Non so se sia una caratteristica che appartiene a tutti i gatti di campagna, ma in
lui si scorgevano i tratti di una affettività voluta e al contempo inespressa. I primi
tempi inavvicinabile, insieme ai suoi fratellini deliziava le cene all’aperto con
infiniti inseguimenti, fino al di sopra dei filari di vite che ancora oggi circondano la
casa di campagna di Daniele.

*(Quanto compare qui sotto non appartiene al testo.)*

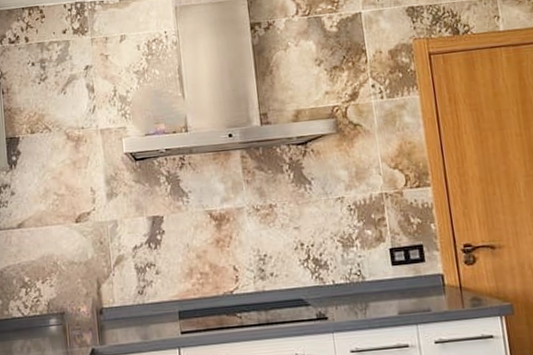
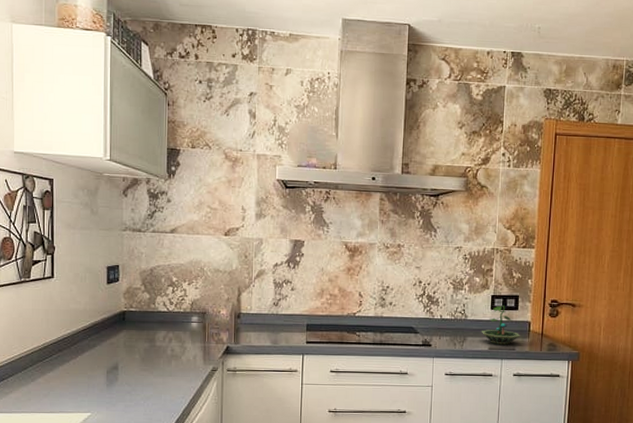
terrarium: none [384,258,434,307] -> present [481,304,520,345]

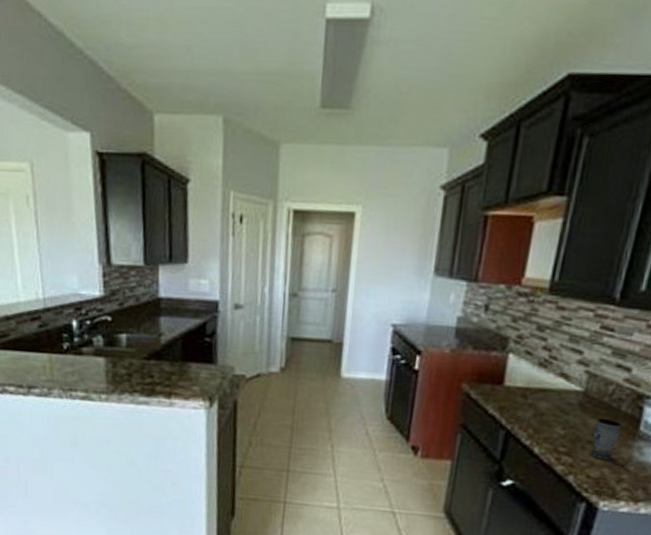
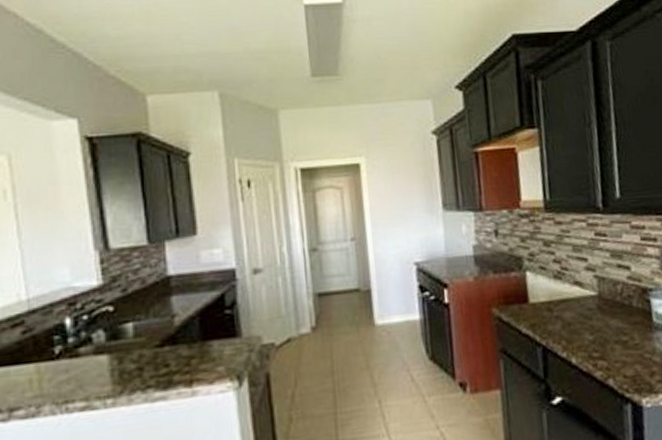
cup: present [589,418,622,460] -> none [616,316,639,357]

Erano gli anni della gioventù, gli anni nei quali si
cantava per ore intorno a un amico che suonava la chitarra, gli anni nei quali il vino
in bottiglia quasi non esisteva e si andava cercando il vino “sincero” del contadino.
Tra i tanti ospiti felini inattesi che popolavano, soprattutto durante l’estate, Colle
del Principe, l’unico che, al di là dell’interesse per il cibo tentava, senza neanche
troppo convinzione, di entrare in relazione con noi era proprio lui: il Capoccione,
così battezzato dal padre di Daniele. Per un gatto di campagna l’opportunità di
approfittare di un po’ di pasta avanzata o del grassetto di una bistecca cotta alla
griglia è una gran bella occasione visto che insetti, lucertole, topolini, (quando
andava di lusso) non bastavano a soddisfare i bisogni alimentari di un felino di tale
stazza. Nel paese di Daniele, fortunatamente, c’era e c’è la libera circolazione, solo
un vicino brontolone non ha mai voluto saperne di aderire al Trattato felino di
Schengen, e purtroppo si rendeva protagonista di azioni al limite della denuncia.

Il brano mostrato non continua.